> _Requirement_: Skipping the images, transcribe each record below as it is.

> _Available data_:
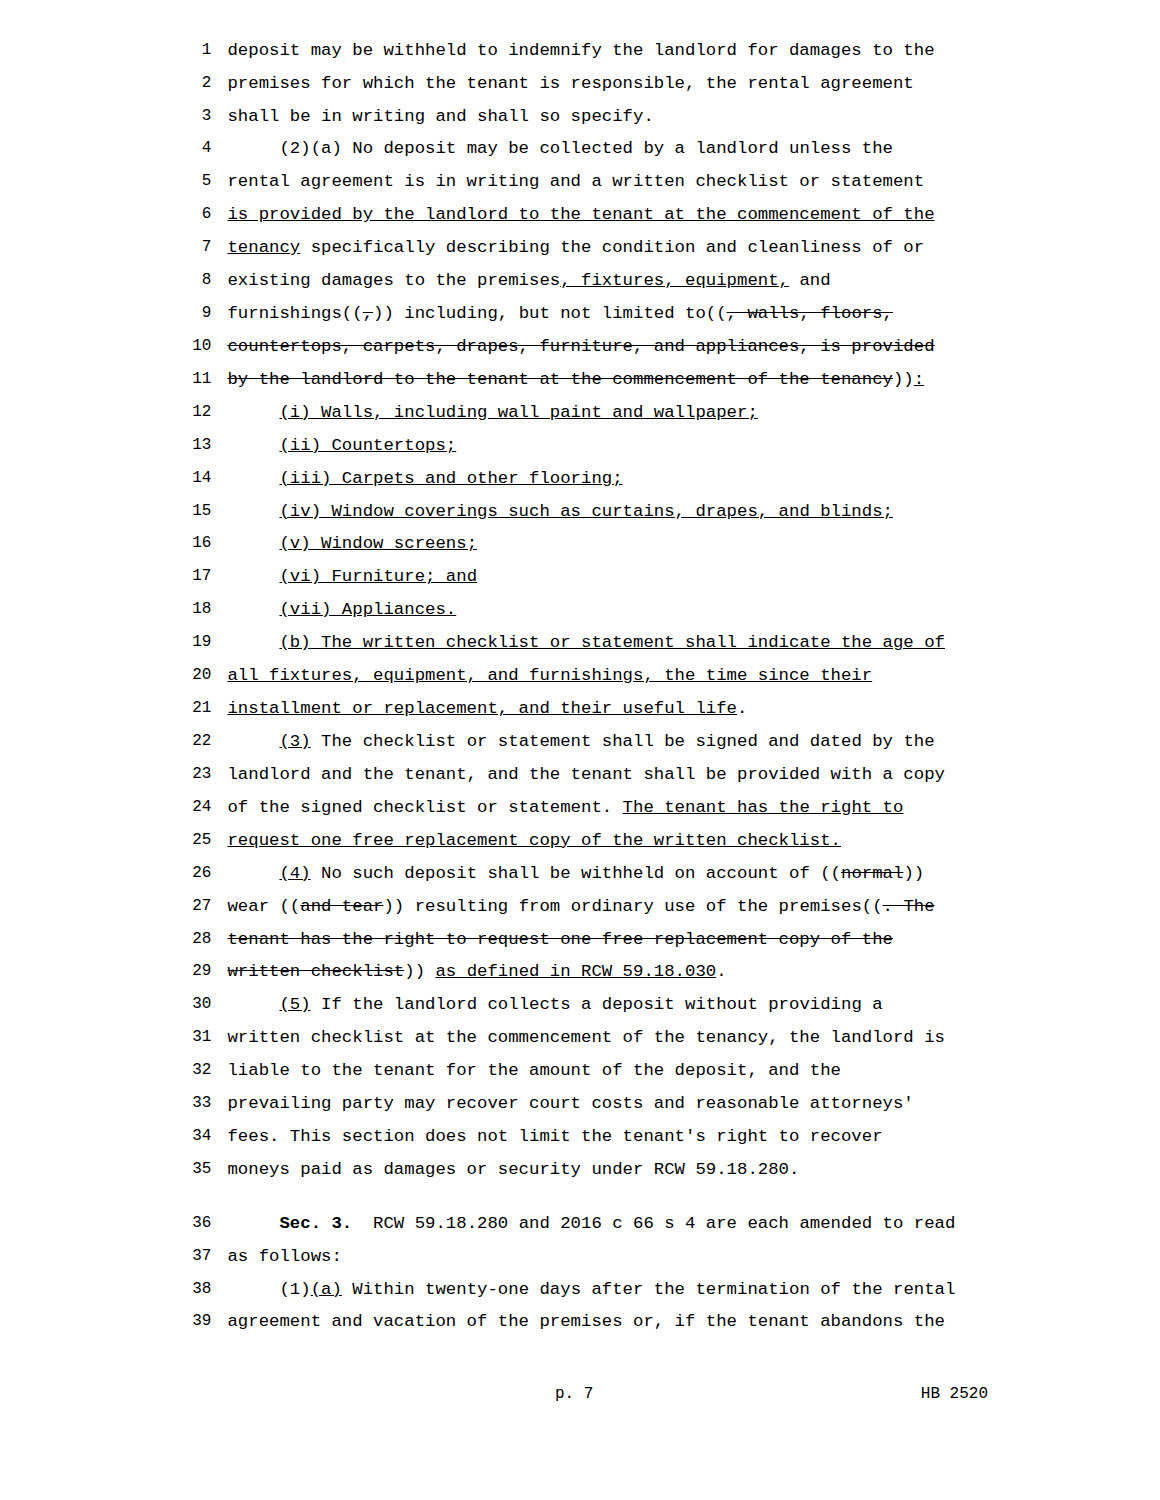1deposit may be withheld to indemnify the landlord for damages to the
2premises for which the tenant is responsible, the rental agreement
3shall be in writing and shall so specify.
4 (2)(a) No deposit may be collected by a landlord unless the
5rental agreement is in writing and a written checklist or statement
6 is provided by the landlord to the tenant at the commencement of the
7 tenancy specifically describing the condition and cleanliness of or
8existing damages to the premises, fixtures, equipment, and
9furnishings((,)) including, but not limited to((, walls, floors,
10 countertops, carpets, drapes, furniture, and appliances, is provided
11 by the landlord to the tenant at the commencement of the tenancy)):
12 (i) Walls, including wall paint and wallpaper;
13 (ii) Countertops;
14 (iii) Carpets and other flooring;
15 (iv) Window coverings such as curtains, drapes, and blinds;
16 (v) Window screens;
17 (vi) Furniture; and
18 (vii) Appliances.
19 (b) The written checklist or statement shall indicate the age of
20 all fixtures, equipment, and furnishings, the time since their
21 installment or replacement, and their useful life.
22 (3) The checklist or statement shall be signed and dated by the
23landlord and the tenant, and the tenant shall be provided with a copy
24of the signed checklist or statement. The tenant has the right to
25 request one free replacement copy of the written checklist.
26 (4) No such deposit shall be withheld on account of ((normal))
27wear ((and tear)) resulting from ordinary use of the premises((. The
28 tenant has the right to request one free replacement copy of the
29 written checklist)) as defined in RCW 59.18.030.
30 (5) If the landlord collects a deposit without providing a
31written checklist at the commencement of the tenancy, the landlord is
32liable to the tenant for the amount of the deposit, and the
33prevailing party may recover court costs and reasonable attorneys'
34fees. This section does not limit the tenant's right to recover
35moneys paid as damages or security under RCW 59.18.280.
36 Sec. 3. RCW 59.18.280 and 2016 c 66 s 4 are each amended to read
37as follows:
38 (1)(a) Within twenty-one days after the termination of the rental
39agreement and vacation of the premises or, if the tenant abandons the
p. 7 HB 2520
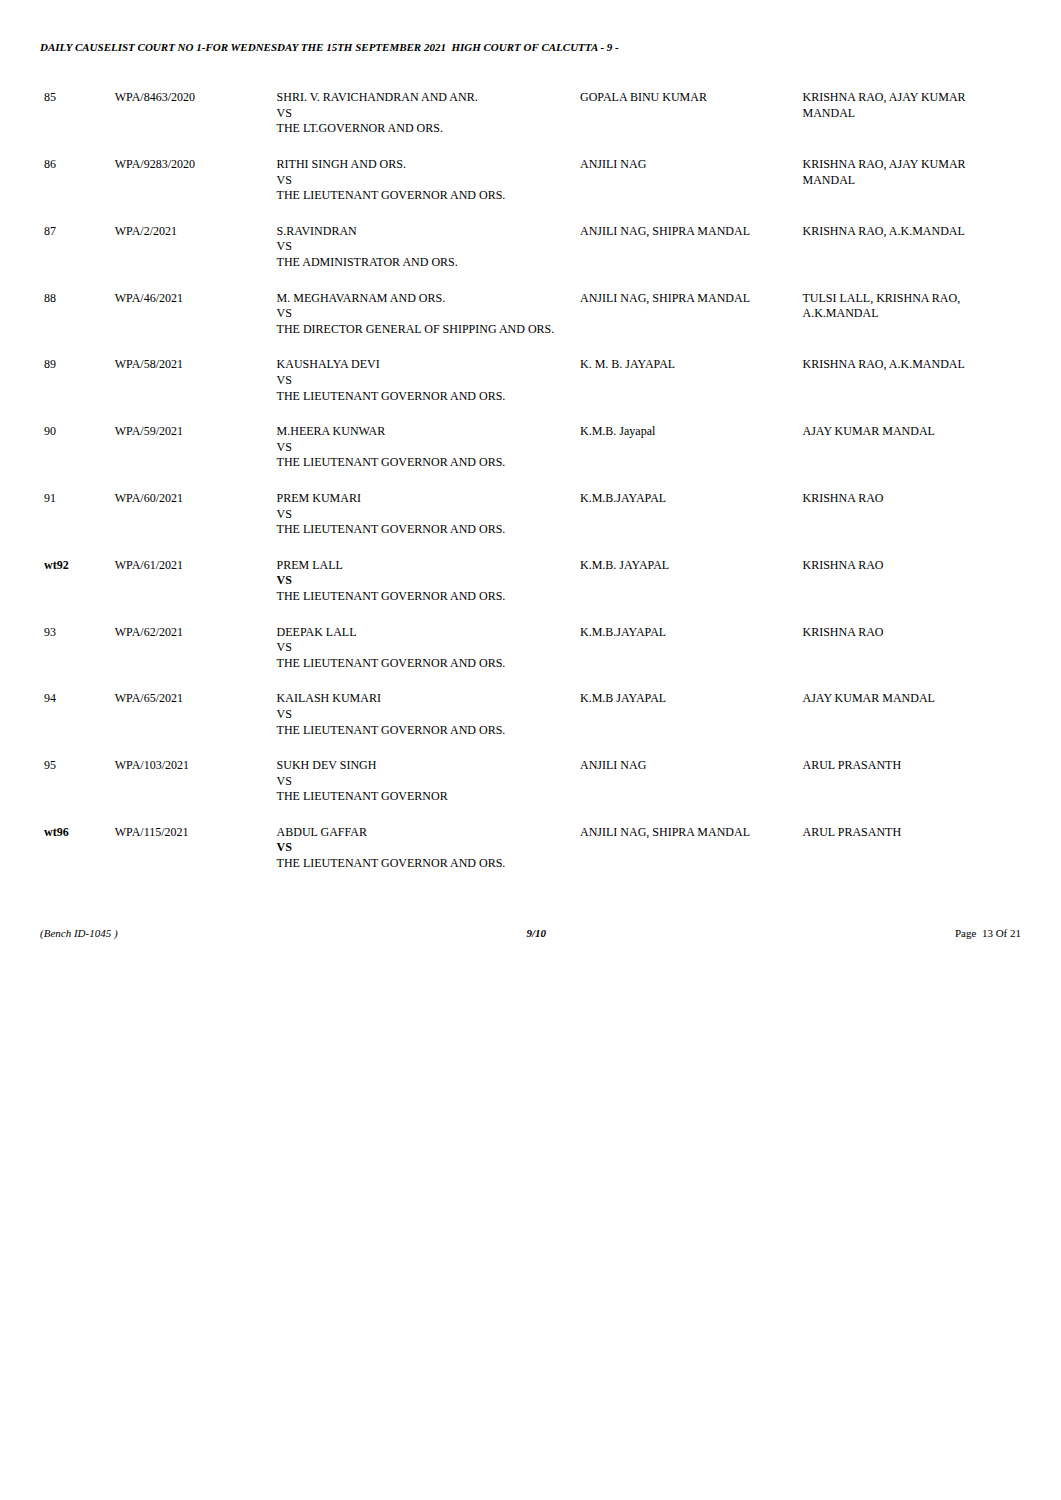DAILY CAUSELIST COURT NO 1-FOR WEDNESDAY THE 15TH SEPTEMBER 2021 HIGH COURT OF CALCUTTA - 9 -
| 85 | WPA/8463/2020 | SHRI. V. RAVICHANDRAN AND ANR. VS THE LT.GOVERNOR AND ORS. | GOPALA BINU KUMAR | KRISHNA RAO, AJAY KUMAR MANDAL |
| 86 | WPA/9283/2020 | RITHI SINGH AND ORS. VS THE LIEUTENANT GOVERNOR AND ORS. | ANJILI NAG | KRISHNA RAO, AJAY KUMAR MANDAL |
| 87 | WPA/2/2021 | S.RAVINDRAN VS THE ADMINISTRATOR AND ORS. | ANJILI NAG, SHIPRA MANDAL | KRISHNA RAO, A.K.MANDAL |
| 88 | WPA/46/2021 | M. MEGHAVARNAM AND ORS. VS THE DIRECTOR GENERAL OF SHIPPING AND ORS. | ANJILI NAG, SHIPRA MANDAL | TULSI LALL, KRISHNA RAO, A.K.MANDAL |
| 89 | WPA/58/2021 | KAUSHALYA DEVI VS THE LIEUTENANT GOVERNOR AND ORS. | K. M. B. JAYAPAL | KRISHNA RAO, A.K.MANDAL |
| 90 | WPA/59/2021 | M.HEERA KUNWAR VS THE LIEUTENANT GOVERNOR AND ORS. | K.M.B. Jayapal | AJAY KUMAR MANDAL |
| 91 | WPA/60/2021 | PREM KUMARI VS THE LIEUTENANT GOVERNOR AND ORS. | K.M.B.JAYAPAL | KRISHNA RAO |
| wt92 | WPA/61/2021 | PREM LALL VS THE LIEUTENANT GOVERNOR AND ORS. | K.M.B. JAYAPAL | KRISHNA RAO |
| 93 | WPA/62/2021 | DEEPAK LALL VS THE LIEUTENANT GOVERNOR AND ORS. | K.M.B.JAYAPAL | KRISHNA RAO |
| 94 | WPA/65/2021 | KAILASH KUMARI VS THE LIEUTENANT GOVERNOR AND ORS. | K.M.B JAYAPAL | AJAY KUMAR MANDAL |
| 95 | WPA/103/2021 | SUKH DEV SINGH VS THE LIEUTENANT GOVERNOR | ANJILI NAG | ARUL PRASANTH |
| wt96 | WPA/115/2021 | ABDUL GAFFAR VS THE LIEUTENANT GOVERNOR AND ORS. | ANJILI NAG, SHIPRA MANDAL | ARUL PRASANTH |
(Bench ID-1045 )
9/10
Page 13 Of 21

> _Solution to this task_:
1deposit may be withheld to indemnify the landlord for damages to the
2premises for which the tenant is responsible, the rental agreement
3shall be in writing and shall so specify.
4 (2)(a) No deposit may be collected by a landlord unless the
5rental agreement is in writing and a written checklist or statement
6 is provided by the landlord to the tenant at the commencement of the
7 tenancy specifically describing the condition and cleanliness of or
8existing damages to the premises, fixtures, equipment, and
9furnishings((,)) including, but not limited to((, walls, floors,
10 countertops, carpets, drapes, furniture, and appliances, is provided
11 by the landlord to the tenant at the commencement of the tenancy)):
12 (i) Walls, including wall paint and wallpaper;
13 (ii) Countertops;
14 (iii) Carpets and other flooring;
15 (iv) Window coverings such as curtains, drapes, and blinds;
16 (v) Window screens;
17 (vi) Furniture; and
18 (vii) Appliances.
19 (b) The written checklist or statement shall indicate the age of
20 all fixtures, equipment, and furnishings, the time since their
21 installment or replacement, and their useful life.
22 (3) The checklist or statement shall be signed and dated by the
23landlord and the tenant, and the tenant shall be provided with a copy
24of the signed checklist or statement. The tenant has the right to
25 request one free replacement copy of the written checklist.
26 (4) No such deposit shall be withheld on account of ((normal))
27wear ((and tear)) resulting from ordinary use of the premises((. The
28 tenant has the right to request one free replacement copy of the
29 written checklist)) as defined in RCW 59.18.030.
30 (5) If the landlord collects a deposit without providing a
31written checklist at the commencement of the tenancy, the landlord is
32liable to the tenant for the amount of the deposit, and the
33prevailing party may recover court costs and reasonable attorneys'
34fees. This section does not limit the tenant's right to recover
35moneys paid as damages or security under RCW 59.18.280.
36 Sec. 3. RCW 59.18.280 and 2016 c 66 s 4 are each amended to read
37as follows:
38 (1)(a) Within twenty-one days after the termination of the rental
39agreement and vacation of the premises or, if the tenant abandons the
p. 7 HB 2520
DAILY CAUSELIST COURT NO 1-FOR WEDNESDAY THE 15TH SEPTEMBER 2021 HIGH COURT OF CALCUTTA - 9 -
| 85 | WPA/8463/2020 | SHRI. V. RAVICHANDRAN AND ANR. VS THE LT.GOVERNOR AND ORS. | GOPALA BINU KUMAR | KRISHNA RAO, AJAY KUMAR MANDAL |
| 86 | WPA/9283/2020 | RITHI SINGH AND ORS. VS THE LIEUTENANT GOVERNOR AND ORS. | ANJILI NAG | KRISHNA RAO, AJAY KUMAR MANDAL |
| 87 | WPA/2/2021 | S.RAVINDRAN VS THE ADMINISTRATOR AND ORS. | ANJILI NAG, SHIPRA MANDAL | KRISHNA RAO, A.K.MANDAL |
| 88 | WPA/46/2021 | M. MEGHAVARNAM AND ORS. VS THE DIRECTOR GENERAL OF SHIPPING AND ORS. | ANJILI NAG, SHIPRA MANDAL | TULSI LALL, KRISHNA RAO, A.K.MANDAL |
| 89 | WPA/58/2021 | KAUSHALYA DEVI VS THE LIEUTENANT GOVERNOR AND ORS. | K. M. B. JAYAPAL | KRISHNA RAO, A.K.MANDAL |
| 90 | WPA/59/2021 | M.HEERA KUNWAR VS THE LIEUTENANT GOVERNOR AND ORS. | K.M.B. Jayapal | AJAY KUMAR MANDAL |
| 91 | WPA/60/2021 | PREM KUMARI VS THE LIEUTENANT GOVERNOR AND ORS. | K.M.B.JAYAPAL | KRISHNA RAO |
| wt92 | WPA/61/2021 | PREM LALL VS THE LIEUTENANT GOVERNOR AND ORS. | K.M.B. JAYAPAL | KRISHNA RAO |
| 93 | WPA/62/2021 | DEEPAK LALL VS THE LIEUTENANT GOVERNOR AND ORS. | K.M.B.JAYAPAL | KRISHNA RAO |
| 94 | WPA/65/2021 | KAILASH KUMARI VS THE LIEUTENANT GOVERNOR AND ORS. | K.M.B JAYAPAL | AJAY KUMAR MANDAL |
| 95 | WPA/103/2021 | SUKH DEV SINGH VS THE LIEUTENANT GOVERNOR | ANJILI NAG | ARUL PRASANTH |
| wt96 | WPA/115/2021 | ABDUL GAFFAR VS THE LIEUTENANT GOVERNOR AND ORS. | ANJILI NAG, SHIPRA MANDAL | ARUL PRASANTH |
(Bench ID-1045 )
9/10
Page 13 Of 21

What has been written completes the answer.